The solar 'hedgehog' is another fascination. It, too, was captured on 30 March, and solar physicists are yet to figure out exactly what it is, and how it formed. It consists of a relatively small region about 25,000 kilometers across, imaged in extreme ultraviolet to reveal the activity therein.
And what activity: hot and less hot spikes of solar gas are sticking out in all directions in the solar corona, or atmosphere, like solar bedhead.
"The images are really breathtaking," says solar physicist David Berghmans of the Royal Observatory of Belgium.
"Even if Solar Obiter stopped taking data tomorrow, I would be busy for years trying to figure all this stuff out."
Solar Orbiter's main objective is to help scientists understand the effect the Sun has on the entire heliosphere, or the sphere of solar influence defined by the solar wind, whose boundary lays out beyond the orbit of Pluto. That solar wind blows particles and magnetic fields out into interplanetary space, tangling with the planets with tangible effects.
The closer Solar Orbiter approaches the Sun, the better it will be able to sample how the solar wind blows. As it drew near perihelion, on 21 March, it detected an outflow of energetic particles, and even from this distance, the detection was revealing. The more energetic particles arrived first, followed by the less energetic ones. This suggested that the particles were not produced near Solar Orbiter's position, but close to the surface of the Sun.
Other instruments picked up solar events that could have produced the particles, accelerating them out into space, including a solar flare and coronal mass ejection, not dissimilar to a CME observed by the spacecraft on 10 March, seen below.

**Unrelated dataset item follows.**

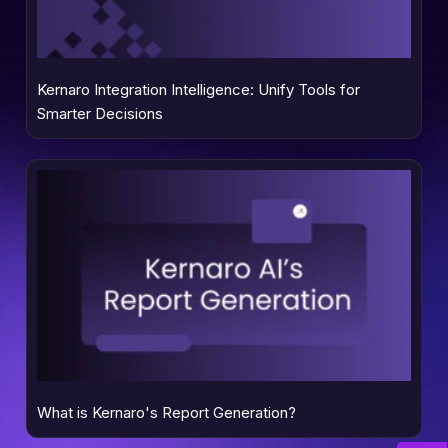
Kernaro Integration Intelligence: Unify Tools for
Smarter Decisions
What is Kernaro's Report Generation?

The Sun is currently quite active, which means the spacecraft is going to be beaming home absolute bucketloads of valuable data on solar activity. It has at least 14 more perihelions scheduled before 2030, in which it will swoop as close as 40 million kilometers from the Sun, using Venus flybys to boost its speed as it whirls around.
This first perihelion, so rich with new data and observations, is a tantalizing taste of the solar bonanza to come.
"We are so thrilled with the quality of the data from our first perihelion," says solar physicist Daniel Müller, ESA Project Scientist for Solar Orbiter.
"It's almost hard to believe that this is just the start of the mission. We are going to be very busy indeed."